Had they arrows? Spears? Might her first clue be a grip on her ankle and a crippling bite?
The opening narrowed to the point where she could brace her back against one side and scramble up with her arms and legs braced at spiderish width. The sound of something coming up from beneath her made acid splash into her throat. Her grip failed and she slid back down, ripping skin from her back and hands as she did.
T’Cori choked back a sob. Was Great Mother so furious with her?
Then a thin wind drifted down from above, carrying a sour, burnt aroma.
Her hand grasped a loose stone, and she pulled at it until it wobbled. Then, once she had climbed above it, she stomped with her heel, bruising her foot but sending a chunk of rock tumbling down into the darkness. She heard the thump as it struck meat, a howl and the sound of someone…something…falling, and far beneath, a sound of breaking bone as the body smacked against the cave floor.
Her sin was complete. She had caused harm to these people, against whom the Ibandi had committed murder. She would pay for this. What that price might be, she could not begin to say.
T’Cori was blowing hard now, sweat burning her eyes, dripping from her nose, matting her hair. The muscles in her arms and legs were cramping into knots, but she closed her mind to the pain and kept going.
Something
was coming up from beneath her.
She was so close…almost close enough to touch the sky above her. Something brushed her ankle. A furred hand? She remembered Notch-Ear’s hand, his hot wet breath against the back of her neck, and she screamed. T’Cori climbed more rapidly, splintering fingernails against the rock as she scrambled toward the stinking sky.
T’Cori was panting now, near exhaustion. A snarl just below her made her bite her own tongue. Close. Too close. Then she slid down again. Her rump struck something solid. Her ears rang with squeals as another pursuer tore free from the wall and plunged down. Teeth gnawed at her leg, tearing. She wrenched it away, sobbing, and continued her climb as her third victim fell howling down into the darkness. She could not see beneath her, and considered that blindness a blessing. If she knew what followed her from the underworld her heart might fail, her hands slip.

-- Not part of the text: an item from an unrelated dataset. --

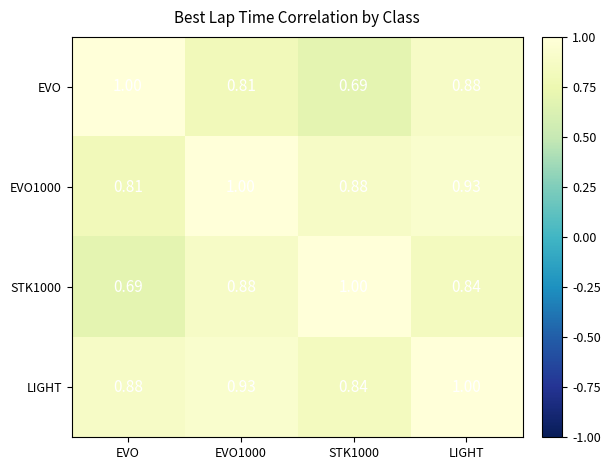

At which category is the sum across all series the highest?

LIGHT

She was bleeding, exhausted and terrified, but there was something else too. Deep in her heart, T’Cori imagined herself to be her tribe’s great hero.
She
would bring back the medicine, and
she
would be called the greatest of them all, and at long last be loved….
That dream crowded out the ugly thoughts, kept her going. Panting and wheezing, she clawed her way out onto the cave’s roof. It was a small opening, just large enough for one of T’Cori’s size, not large enough for the beast-men, and she squeezed through.
Dawn splashed blood on the horizon. She looked back. Something else reached the top. A hairy arm stretched out, bent at the elbow, reaching around, clawing at the ground, howling and grunting in frustration.
The ground was shaking more severely now. The sky above was filled with billowing white clouds, casting down a dry, powdery rain, an acid, ashen substance that burned her eyes and skin.
She watched, her eyes wide, and then picked herself up and ran as fast as she could, through the forest, down Great Earth’s haunted slope, hoping that she would be forgiven. But if the cost of saving the only mother she had known was the loss of her own place atop Great Sky, then that was a price she was prepared to pay.